Medgar Evers’ murder in the driveway of his home in Jackson, Miss., in 1963 was one in a litany of tragic markers that brought national attention to the civil rights movement, a turning point that understandably broke Evers-Williams’ heart.
“I got so filled with anger and hatred,” she told the crowd of several thousand at the Basilica of Saint Mary who gathered Tuesday for the Minneapolis Community and Technical College’s 18th annual birthday tribute to Dr. Martin Luther King Jr. “I was angry for what was happening to my family and to my people in this country.”
There can be change
Evers-Williams,75, spent most of what is nearly half a century bringing her husband’s killer to justice. And through her work as the first female president of the NAACP, she kept his dream and the dream of Dr. Martin Luther King Jr. alive.
“I have been blessed to see numerous changes,” she said during her address at the event, which I emceed. “My heart is full. What I see happening in this country has made me happy, and answered the frustration I used to hear when Medgar would ask out of despair, ‘Will we ever be ready?'”
And without mentioning names, yet in words that echoed the cadence and call of Democratic presidential candidate Barack Obama, Evers-Williams told the crowd: “I felt the hope swell in my heart, there is hope.

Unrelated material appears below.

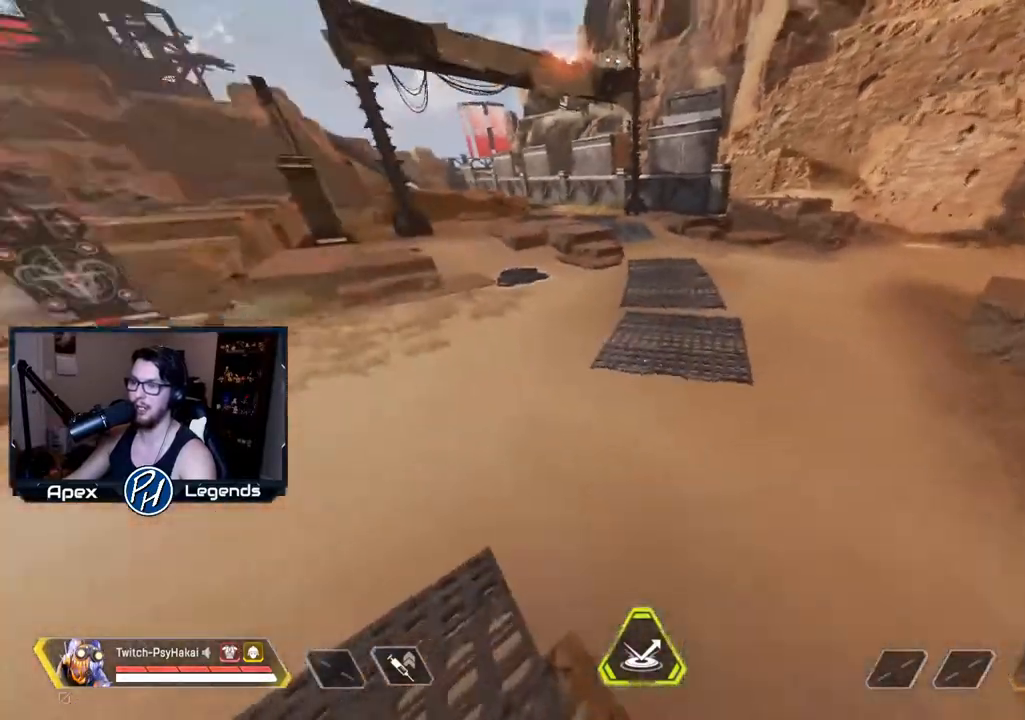
{"keys": ["w"], "mouse": [], "events": []}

There can be change. Look at who is at the forefront, young people, who are saying it is up to us to effect change.”
Only one regret
After the speeches were over and anthems had been sung and the crowd had cleared, I found myself alone with Evers-Williams in the quiet of the Basilica’s sacristy.
I asked her who in this political race would get her vote. Again, she mentioned no names and would only say that she is a registered Democrat. She expressed concern about recent inner-party sparring, and a fear that, “All the good that has been done will be lost if it continues to escalate.”
And then Evers-Williams began to reflect and speak about history as only those who witnessed it can.
She remembered attending Dr. King’s, funeral as if it were yesterday. There, she briefly met a distraught Jacqueline Kennedy. “She just placed her hand over her mouth and said, ‘Oh my god,'” Evers-Williams recalled.
Evers-Williams reminisced about marching with Ethel and Bobby Kennedy as well: “She,” referring to Ethel “would be next.” Next to become — like Evers-Williams — a widow.
And she then spoke of her one regret in life.
On Aug. 28, 1963 Evers-Williams was scheduled to speak from the same platform that Dr. King would deliver his famous “I Have a Dream” speech in Washington, D.C. But she said she had also committed to speak at an Elks club meeting in Boston.
“Roy Wilkins told me to cancel Boston and get to Washington, but I had given my word,” she said.
So Evers-Williams went to Boston to speak and later headed to Washington. But the massive crowd that had descended on Washington that day kept her from making it to the Lincoln Memorial in time.
“Daisy Bates of the Little Rock Nine spoke instead, even though my name was listed on the official program,” she told me.
“That is my one regret; that I kept my promise.”